Nutrient Runoff from Agriculture Scrutinized in Chesapeake Bay

Excess fertilizer and manure applied to the Chesapeake Bay’s Eastern Shore are causing poor water-quality in streams that flow into the bay, according to a new publication released March 12 by the U.S. Geological Survey.

According to the report, the Chesapeake Bay’s Eastern Shore receives nearly twice as much nitrogen and phosphorus per square mile of land area as other parts of the Bay watershed. The disproportionately large amounts of nutrients are primarily the result of agricultural production of crops and livestock. The fertilizer and manure applied to agricultural lands in past decades exceed the amount needed by crops. Excess nitrogen accumulates in groundwater and excess phosphorus in soils. Once in the groundwater and soils, the nitrogen and phosphorus move very slowly from upland areas to streams that eventually contribute to the water-quality problems in Chesapeake Bay. Both the excess amount of nutrients applied to agricultural lands and their slow movement are delaying the full benefits of practices to improve water quality.

According to authors, the report, “Understanding Nutrients in the Chesapeake Bay Watershed and Implications for Management and Restoration – The Eastern Shore,” can help inform more strategic selection and placement of management practices.

According to the Chesapeake Bay Program, efforts to control pollution over the last 5 years have reduced nitrogen loads to the Chesapeake Bay by 6%, phosphorus loads by 18%, and sediment loads by 4%. However, updated data released by the organization on April 6 shows that agricultural sources have sent more nitrogen and sediment into the Bay since 2007 than previously thought.

On April 3, the Maryland Department of Agriculture (MDA) proposed new Maryland Phosphorus Management Tool (PMT) regulations, which were the result of a political compromise. Disagreements had hinged primarily on the compliance timeline for farmers. The purpose of the regulations is to establish a multi-year process for farmers to transition from the Phosphorus Site Index to the PMT, which can better identify the risks of phosphorus loss from farms. Costs could increase for farmers who have to purchase commercial fertilizer or transport manure to areas with less phosphorus-laden soils because of the regulations.

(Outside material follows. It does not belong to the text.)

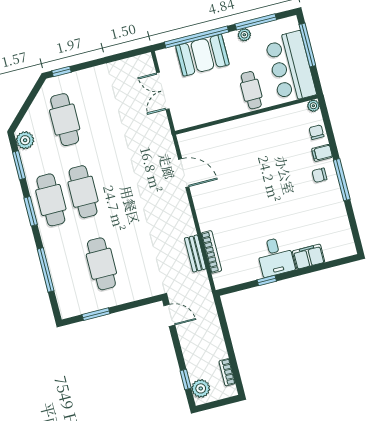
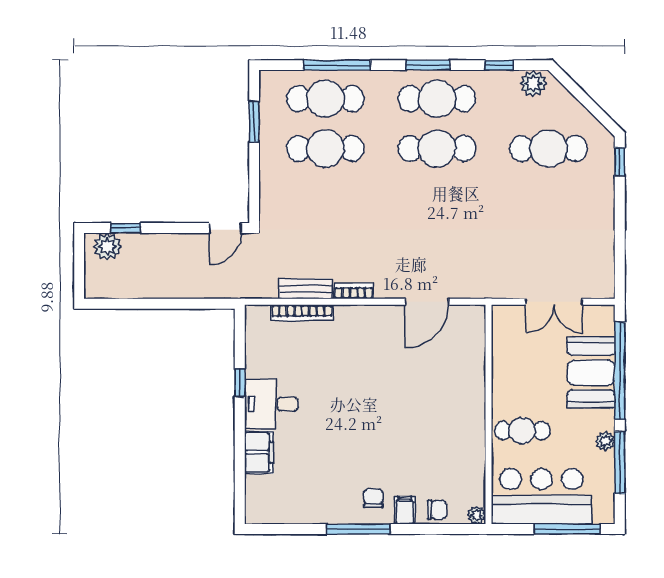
double door: (163, 91) -> (554, 302), swing flipped
window: (19, 165) -> (499, 65), width x0.67
cafe table: (69, 272) -> (325, 99), added
bookcase: (227, 372) -> (354, 291), moved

If implemented, the regulations would enact an immediate ban on adding phosphorus to fields with a soil Fertility Index Value (FIV) of 500 or greater until the PMT is fully implemented, which is scheduled for 2022. Starting in 2016 and every 6 years thereafter, phosphorus soil-test data would be collected for all Maryland farms. Under the compromise, state officials can invoke a 1-year delay provision only twice over the life of the regulations in contrast to Maryland Gov. Larry Hogan’s proposal, which included no limits on the number of 1-year delays that could be approved. MDA will offer a 30-day public comment period on the proposed regulations ending May 4. Read more.

Elsewhere in Chesapeake Bay, farm conservation programs in Pennsylvania, New York, and Virginia came under scrutiny by the U.S. Environmental Protection Agency (EPA). Within the Chesapeake Bay watershed, Pennsylvania has about 40,000 farms, Virginia has about 28,000, and New York has about 36,000. The states evaluated have programs that encourage and sometimes require farmers to reduce nutrient pollution. However, in evaluations released March 16, EPA gave some of the states’ programs high marks while expressing concern about others.